Renowned for its closed ecosystem, Apple is routinely accused of taking advantage of its market position to implement anti-competitive policies. The EU’s upcoming Digital Markets Act aims to put a stop to such practices by tech giants.

Under the EU’s act, Apple will be forced to allow third-party app stores to be “sideloaded” on its devices. Microsoft is already making preparations to launch its own third-party mobile app store on iOS and Android after the EU’s law comes into effect.

In 2022, Bloomberg reported that Apple was considering a significant alteration to the iOS ecosystem, allowing users to sideload apps from various sources—a practice already prevalent on other platforms.

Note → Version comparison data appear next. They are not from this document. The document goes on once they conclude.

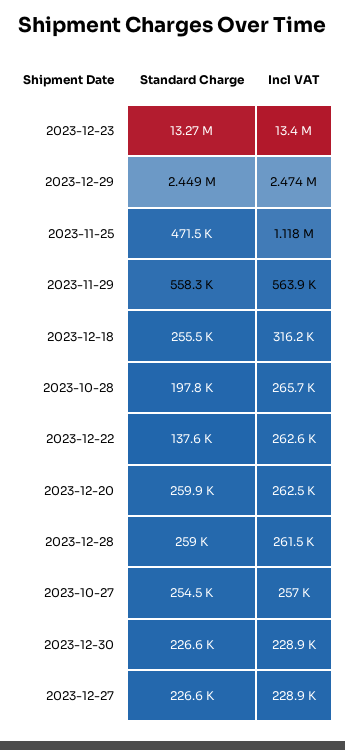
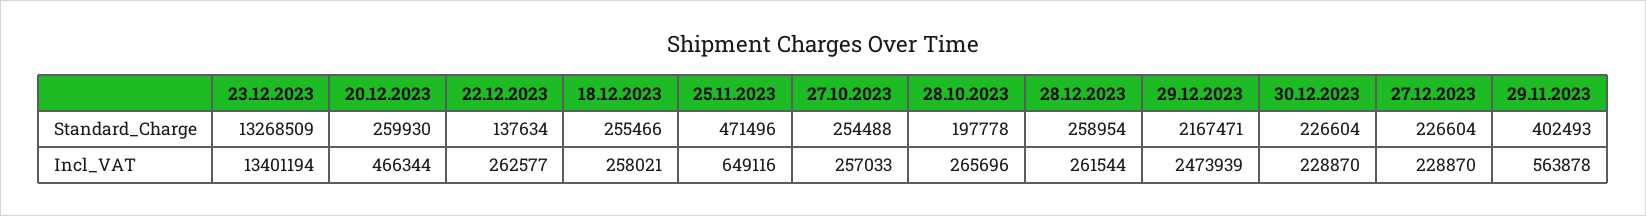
  {
    "Standard Charge": {
      "2023-12-23": 13268509,
-     "2023-12-29": 2449000,
+     "2023-12-29": 2167471,
      "2023-11-25": 471496,
-     "2023-11-29": 558300,
+     "2023-11-29": 402493,
      "2023-12-18": 255466,
      "2023-10-28": 197778,
      "2023-12-22": 137634,
      "2023-12-20": 259930,
      "2023-12-28": 258954,
      "2023-10-27": 254488,
      "2023-12-30": 226604,
      "2023-12-27": 226604
    },
    "Incl VAT": {
      "2023-12-23": 13401194,
      "2023-12-29": 2473939,
-     "2023-11-25": 1118000,
+     "2023-11-25": 649116,
      "2023-11-29": 563878,
-     "2023-12-18": 316200,
+     "2023-12-18": 258021,
      "2023-10-28": 265696,
      "2023-12-22": 262577,
-     "2023-12-20": 262500,
+     "2023-12-20": 466344,
      "2023-12-28": 261544,
      "2023-10-27": 257033,
      "2023-12-30": 228870,
      "2023-12-27": 228870
    }
  }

The rumours indicated that Apple’s approach would include implementing security requirements for apps distributed outside of the App Store, akin to those found on macOS. Moreover, the initial reports suggested that sideloading would be exclusive to EU countries, in response to regulatory pressure.

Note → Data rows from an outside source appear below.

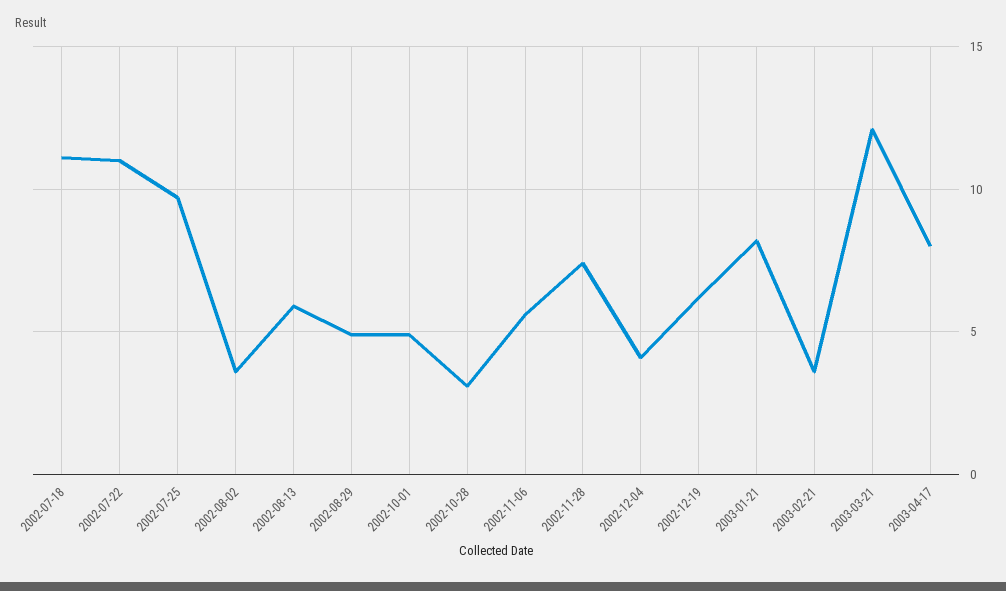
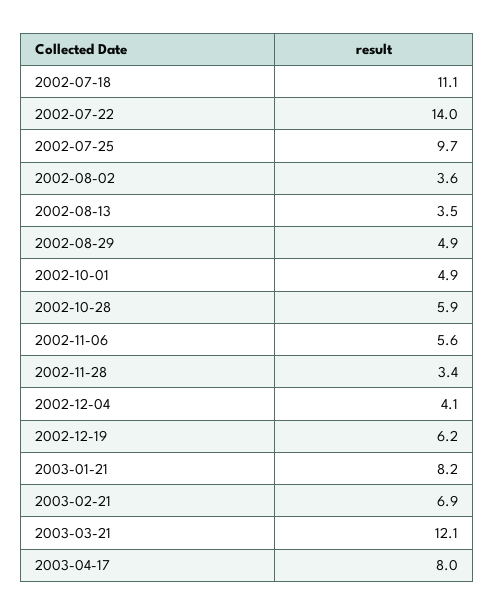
  {
    "2002-07-18": 11.1,
-   "2002-07-22": 11,
+   "2002-07-22": 14,
    "2002-07-25": 9.7,
    "2002-08-02": 3.6,
-   "2002-08-13": 6,
+   "2002-08-13": 3.5,
    "2002-08-29": 4.9,
    "2002-10-01": 4.9,
-   "2002-10-28": 3,
+   "2002-10-28": 5.9,
    "2002-11-06": 5.6,
-   "2002-11-28": 7.5,
+   "2002-11-28": 3.4,
    "2002-12-04": 4.1,
    "2002-12-19": 6.2,
    "2003-01-21": 8.2,
-   "2003-02-21": 3.5,
+   "2003-02-21": 6.9,
    "2003-03-21": 12.1,
    "2003-04-17": 8
  }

Following the unveiling of iOS 17 at the Worldwide Developers Conference (WWDC) 2023, the absence of sideloading in the first beta surprised many. However, during a podcast interview, Apple’s VP of Software Engineering, Craig Federighi, hinted at the company’s willingness to cooperate with the EU:

Federighi emphasised the importance of aligning with the EU’s requirements and indicated that discussions on compliance were underway. Although not explicitly confirmed, his statements strongly suggested that sideloading might be implemented in iOS 17 further down the line.

Apple has historically resisted sideloading due to concerns about user security and its revenue streams from the App Store. The App Store has been a lucrative platform for developers, who pay commissions of up to 30 percent on each sale.

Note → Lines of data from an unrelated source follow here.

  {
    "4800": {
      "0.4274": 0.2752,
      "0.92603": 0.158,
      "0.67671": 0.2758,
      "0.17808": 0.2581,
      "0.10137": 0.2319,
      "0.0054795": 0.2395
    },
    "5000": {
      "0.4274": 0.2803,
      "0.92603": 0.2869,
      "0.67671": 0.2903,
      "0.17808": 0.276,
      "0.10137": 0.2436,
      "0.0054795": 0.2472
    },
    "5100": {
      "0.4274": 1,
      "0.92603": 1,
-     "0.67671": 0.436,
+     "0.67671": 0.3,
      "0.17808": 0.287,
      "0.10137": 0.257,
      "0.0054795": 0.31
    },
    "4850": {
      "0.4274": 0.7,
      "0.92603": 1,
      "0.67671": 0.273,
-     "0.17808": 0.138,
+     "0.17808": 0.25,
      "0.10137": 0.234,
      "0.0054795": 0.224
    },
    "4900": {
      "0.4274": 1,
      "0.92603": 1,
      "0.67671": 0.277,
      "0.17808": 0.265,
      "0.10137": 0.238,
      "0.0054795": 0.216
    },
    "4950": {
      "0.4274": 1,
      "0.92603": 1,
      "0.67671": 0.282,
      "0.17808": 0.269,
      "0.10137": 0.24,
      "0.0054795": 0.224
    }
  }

In a letter to lawmakers last year, cybersecurity expert Bruce Schneier said that Apple’s concerns about sideloading were “unfounded” and that it’s “simply not true” that legislation such as the EU’s puts user privacy and security at risk.

“It’s fairer to say that this legislation puts those companies’ extractive business models at risk. Their claims about risks to privacy and security are both false and disingenuous and motivated by their own self-interest and not the public interest,” wrote Schneier.

“App store monopolies cannot protect users from every risk, and they frequently prevent the distribution of important tools that actually enhance security. Furthermore, the alleged risks of third-party app stores and ‘side-loading’ apps pale in comparison to their benefits.

“These bills will encourage competition, prevent monopolist extortion, and guarantee users a new right to digital self-determination.”

Apple’s potential move towards sideloading represents a significant shift for the company and the iOS ecosystem. As regulatory pressures mount, Apple’s compliance with the EU’s demands suggests that change may be on the horizon.

However, how Apple navigates the implementation of sideloading and its impact on the App Store’s revenue model remain to be seen.